From Washington, DC
- Per a Senate news release,
- “U.S. Senate Finance Committee Chairman Mike Crapo (R-Idaho) today released legislative text within the Finance Committee’s jurisdiction for inclusion in Senate Republicans’ budget reconciliation bill.” * * *
- “Click HERE to view bill text.
- “Click HERE for a section-by-section.
- “Click HERE for a bill overview.”
- STAT News adds,
- “To help pay for President Trump’s tax cuts, the Senate is clamping down on tactics that states use to boost federal Medicaid funding, according to legislation released by the Senate Finance Committee on Monday.
- “The text includes harsher restrictions on Medicaid provider taxes than a version of the bill recently passed by the House. It also places stricter limits on programs that states use to boost Medicaid funding to health care providers, known as State directed payments.
- “The Finance Committee, led by Sen. Mike Crapo (R-Idaho), is responsible for the largest portion of the budget reconciliation bill that Republicans are using to make good on Trump’s promise to extend expiring tax cuts and create new ones.

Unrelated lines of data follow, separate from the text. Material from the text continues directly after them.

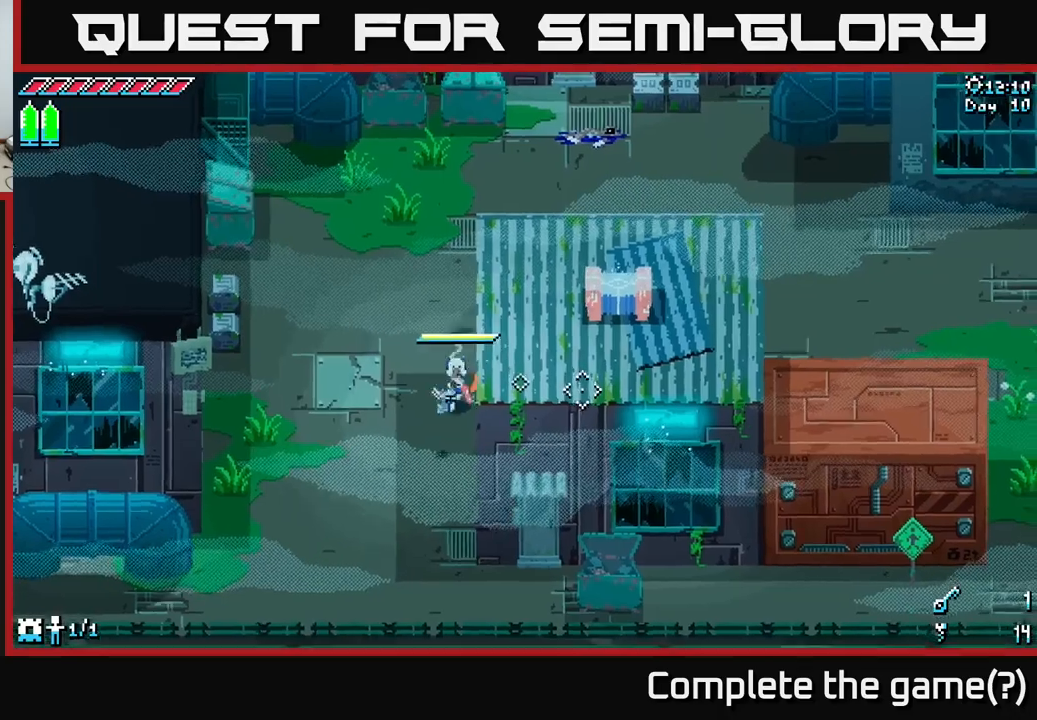
{"buttons": ["X"], "left_stick": "down", "right_stick": "center", "events": [[100, "right_stick", "center"], [150, "X", "down"]]}
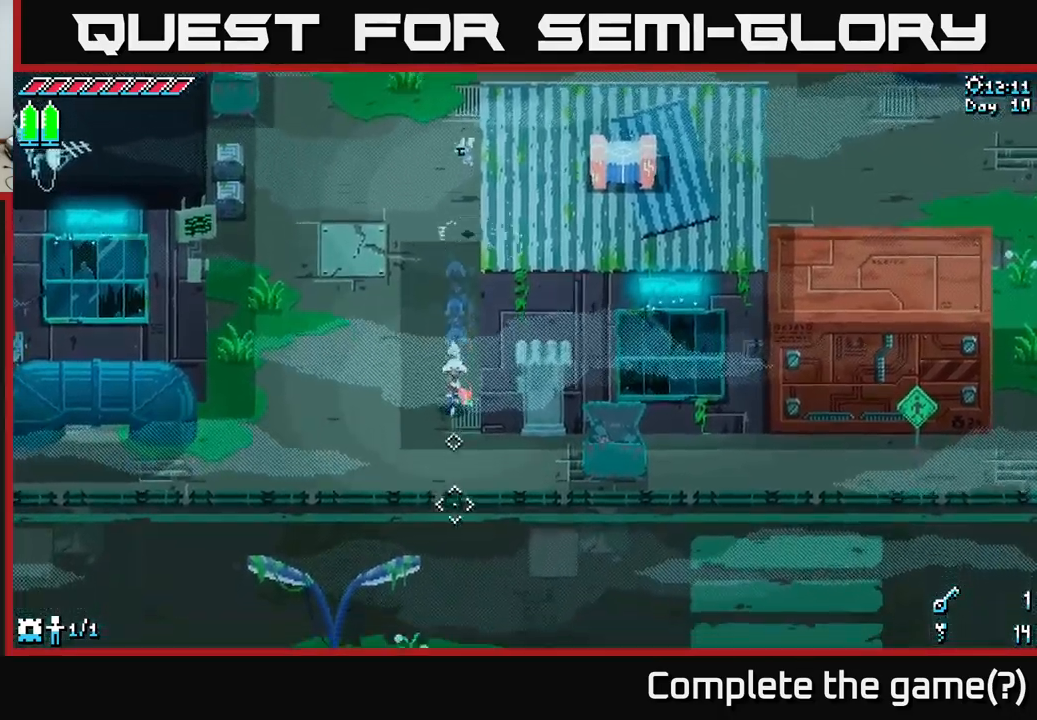
{"buttons": ["X"], "left_stick": "down-right", "right_stick": "center", "events": [[117, "left_stick", "down-right"]]}
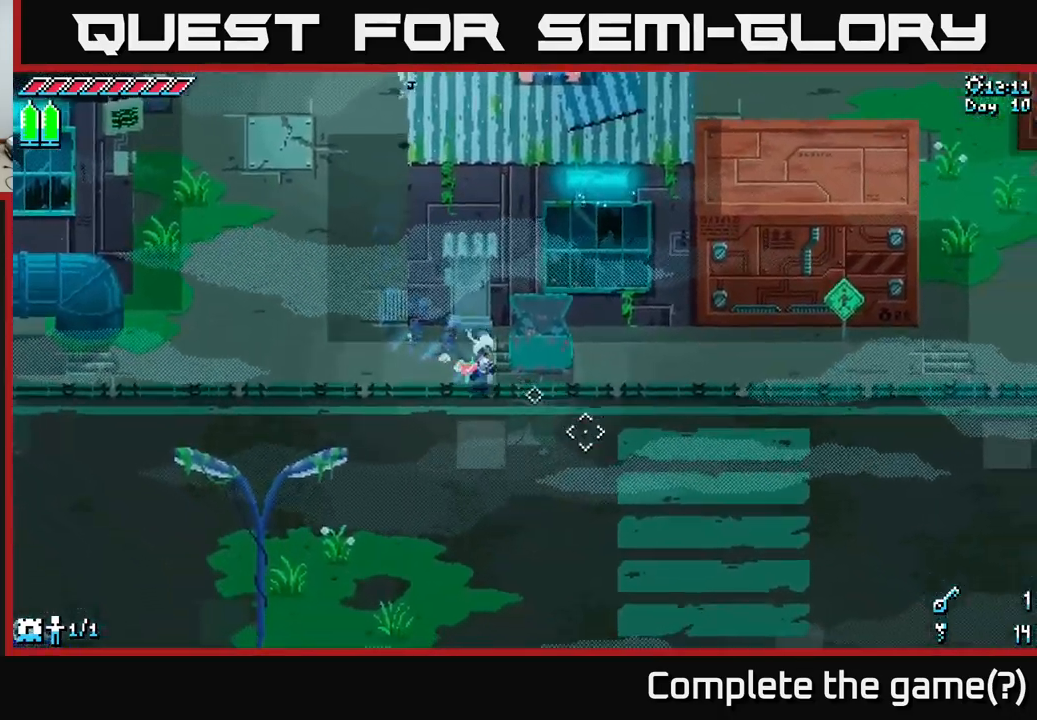
{"buttons": ["X"], "left_stick": "right", "right_stick": "center", "events": [[167, "left_stick", "right"]]}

The House passed its version of the One Big Beautiful Bill last month, and Senate Republicans are now negotiating it.”
- The American Hospital Association News tells us,
- “The Centers for Medicare & Medicaid Services June 13 announced it approved state plan amendments to expand Medicaid access to care for tribal communities in six states: Minnesota, New Mexico, Oregon, South Dakota, Washington and Wyoming. The approvals allow the Indian Health Service and tribal clinics to provide Medicaid clinic services in homes, schools and other community locations.”
From the judicial front,
- Bloomberg Law informs us,
- “Eli Lilly & Co. and health tech company Kalderos Inc. are seeking to revive lawsuits in the DC Circuit after a federal judge ruled a US health agency acted lawfully when it didn’t approve drugmaker proposals to discount medicines through a rebate model.
- “The notices to appeal the order were filed Thursday in the US Court of Appeals for the District of Columbia Circuit after a lower court ruled May 15 found the Health Resources and Services Administration didn’t act illegally when it denied drugmaker bids to discount medicines through a rebate model rather than up front to covered entities under the federal 340B Drug Pricing Program.”

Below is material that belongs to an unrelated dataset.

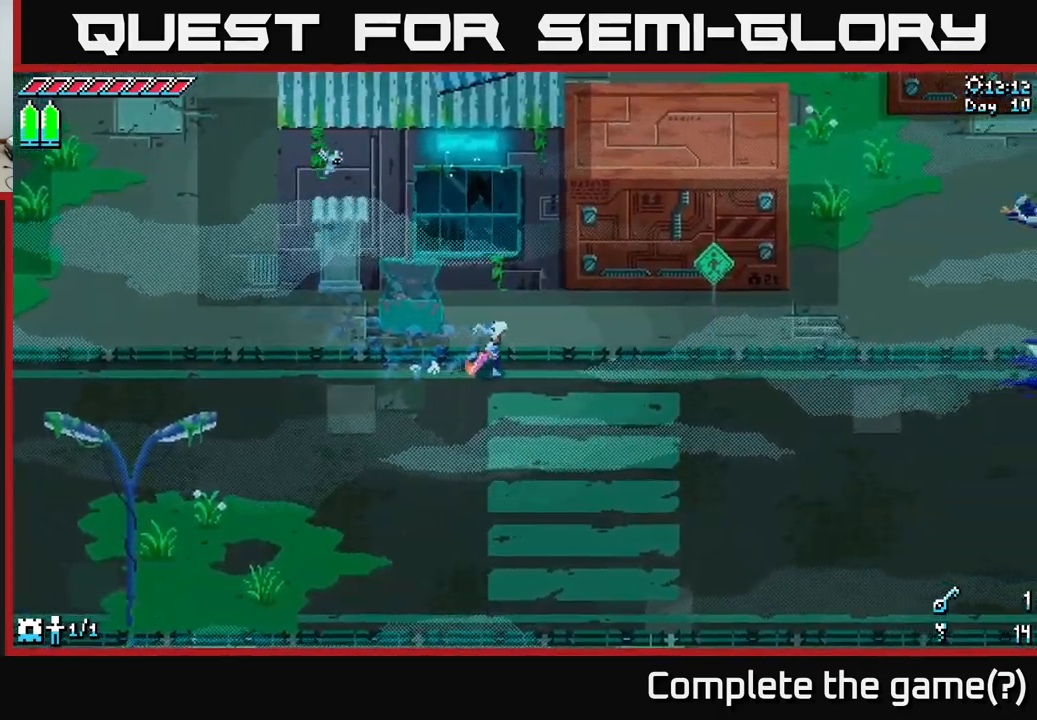
{"buttons": ["X"], "left_stick": "right", "right_stick": "center", "events": [[33, "left_stick", "up-right"], [317, "left_stick", "right"]]}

- MedTech Dive lets us know,
- “When the deadline to appeal the court decision that blocked the Food and Drug Administration’s final rule regulating laboratory developed tests as medical devices slipped by in May without a word from the agency, industry groups were relieved that the plan they sued to stop was dead.
- “The U.S. District Court for the Eastern District of Texas found the FDA’s attempt to expand jurisdiction over LDTs exceeded its statutory authority. Yet regulatory experts think the agency may still see room to assert authority over LDTs in other ways. A recent warning letter to a diagnostics company points to one avenue the agency could take, attorneys said.”

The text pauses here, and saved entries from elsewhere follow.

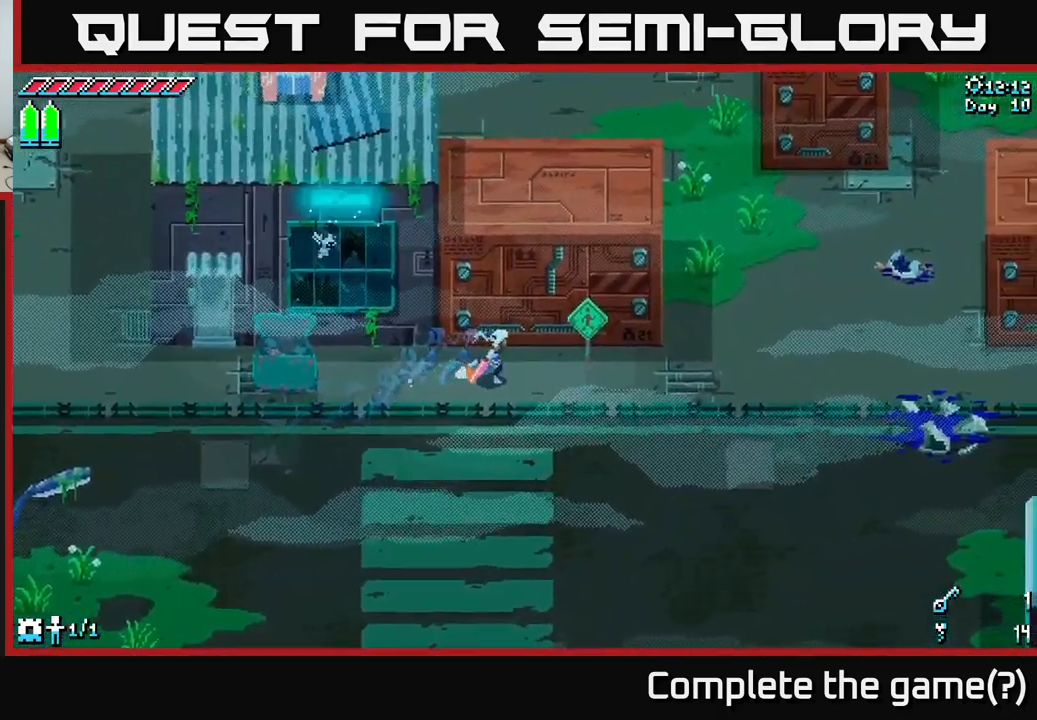
{"buttons": ["X"], "left_stick": "right", "right_stick": "center", "events": [[183, "left_stick", "down-right"], [350, "left_stick", "right"]]}
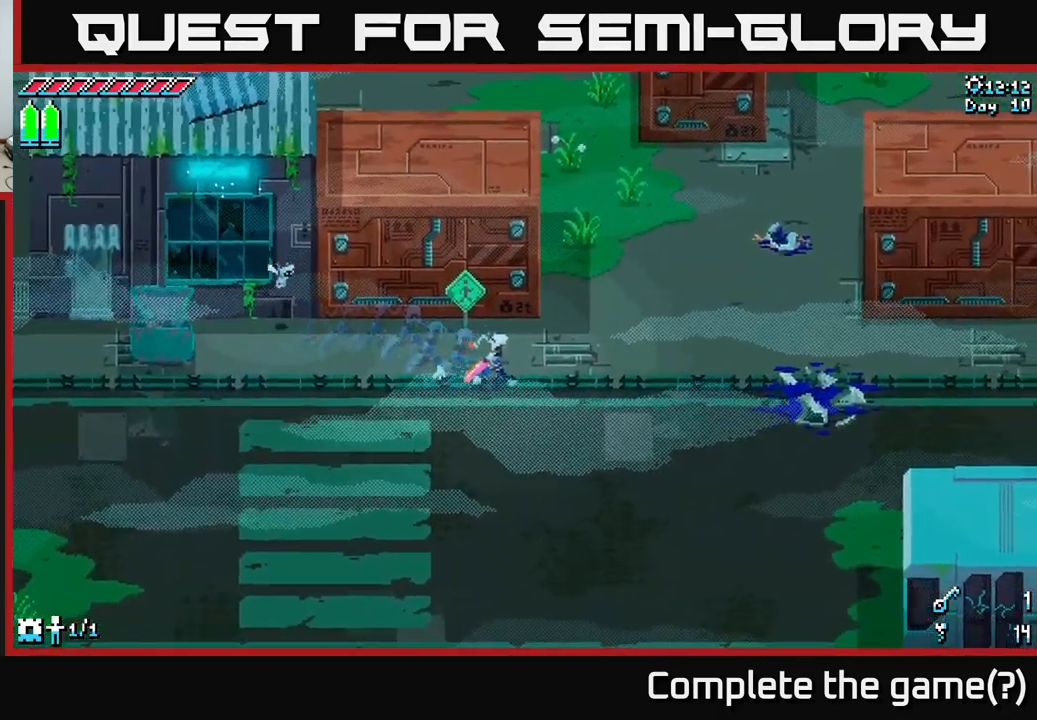
{"buttons": ["X"], "left_stick": "up-right", "right_stick": "center", "events": [[350, "left_stick", "up-right"]]}
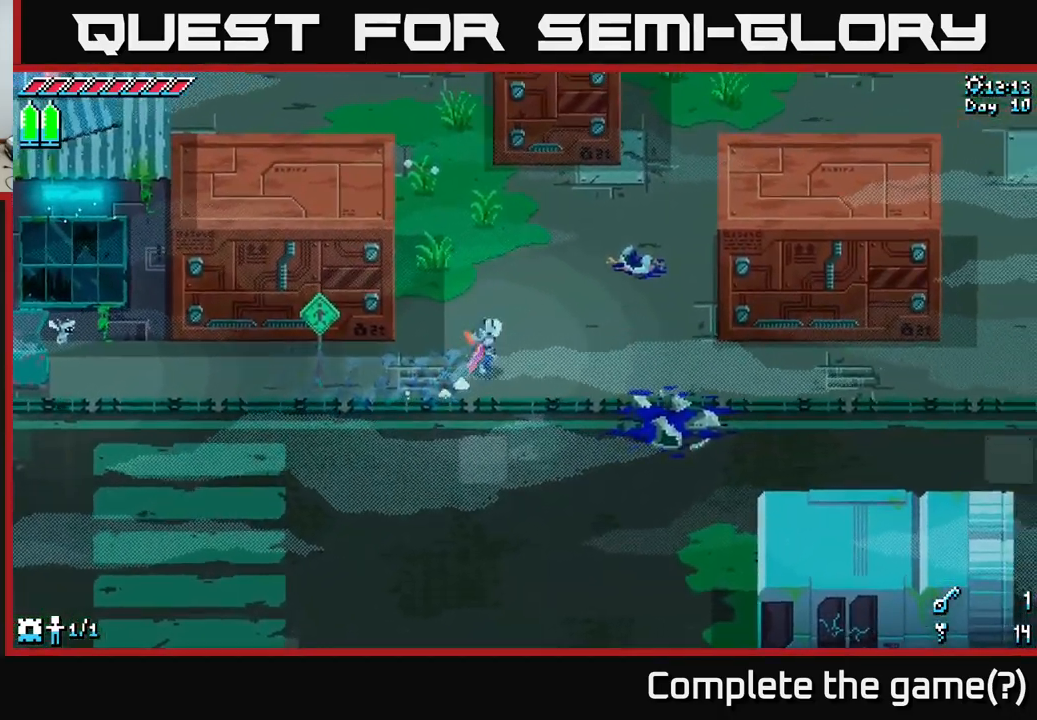
{"buttons": ["X"], "left_stick": "up-right", "right_stick": "center", "events": []}
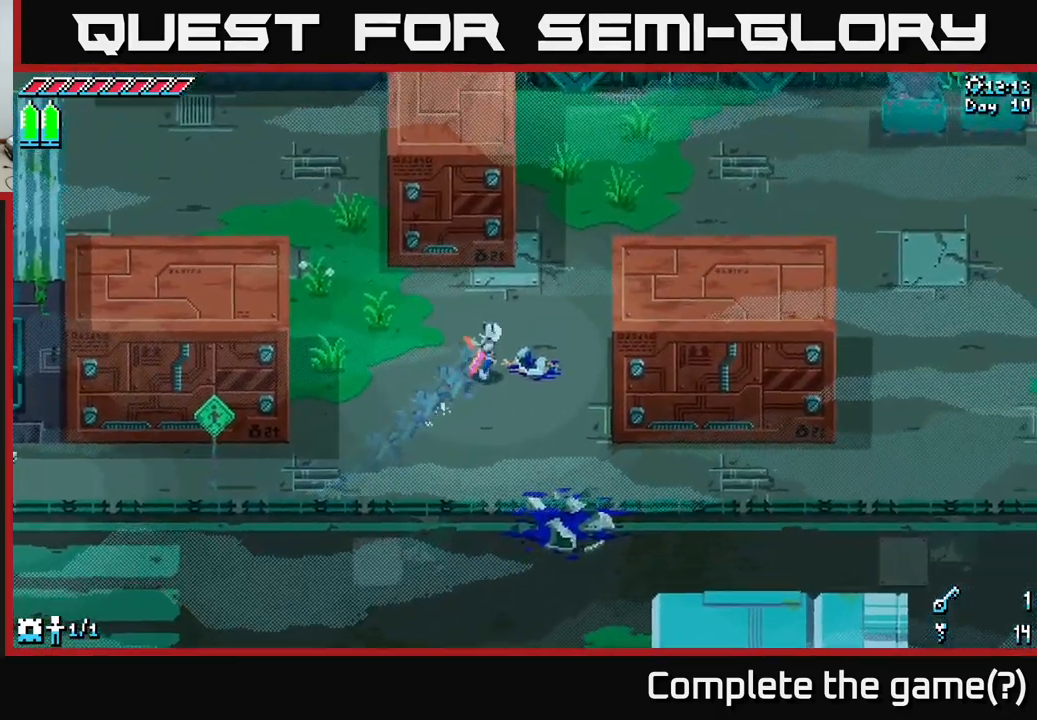
{"buttons": ["X"], "left_stick": "up-right", "right_stick": "center", "events": []}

- The Wall Street Journal reports,
- “All 55 attorneys general signed onto a $7.4 billion settlement with Purdue Pharma and the Sackler family for their role in the opioid crisis.
- “The attorneys general, who represent all eligible U.S. states and territories, finished signing the settlement on Monday after it was reached in principle in January.
- “The deal ends the Sacklers’ control of Purdue, bars them from selling opioids in the U.S. and delivers funding across the country to support opioid-addiction treatment and prevention.
- “The settlement requires resolution of legal claims by state and local governments. The local government sign-on process will be contingent on bankruptcy-court approval, according to several attorneys general.
- “The Sackler family has told the attorneys general it plans to proceed with the settlement.”
From the public health and medical research front,
- The Washington Post reports,
- “Around 1 in 7 U.S. adults who smoke might have some degree of disability, according to a study published in the journal Tobacco Control.
- “The researchers used data from the 2019-2023 National Health Interview Survey (NHIS) for about 150,000 people. During that period, 14.1 percent of adults who currently smoked had a disability, and estimates for any kind of disability were significantly higher for current or former adult smokers.
- “The study looked at different kinds of disabilities and found that the prevalence of vision, hearing, mobility and cognitive disability was two to 2.4 times higher among those who currently smoked. About 16.5 percent of women who smoke and 12.1 percent of men who smoke have a disability, the study says. The study also looked at race and ethnicity, finding that 19 percent of non-Hispanic smokers had a disability vs. 11 percent of Hispanic smokers.”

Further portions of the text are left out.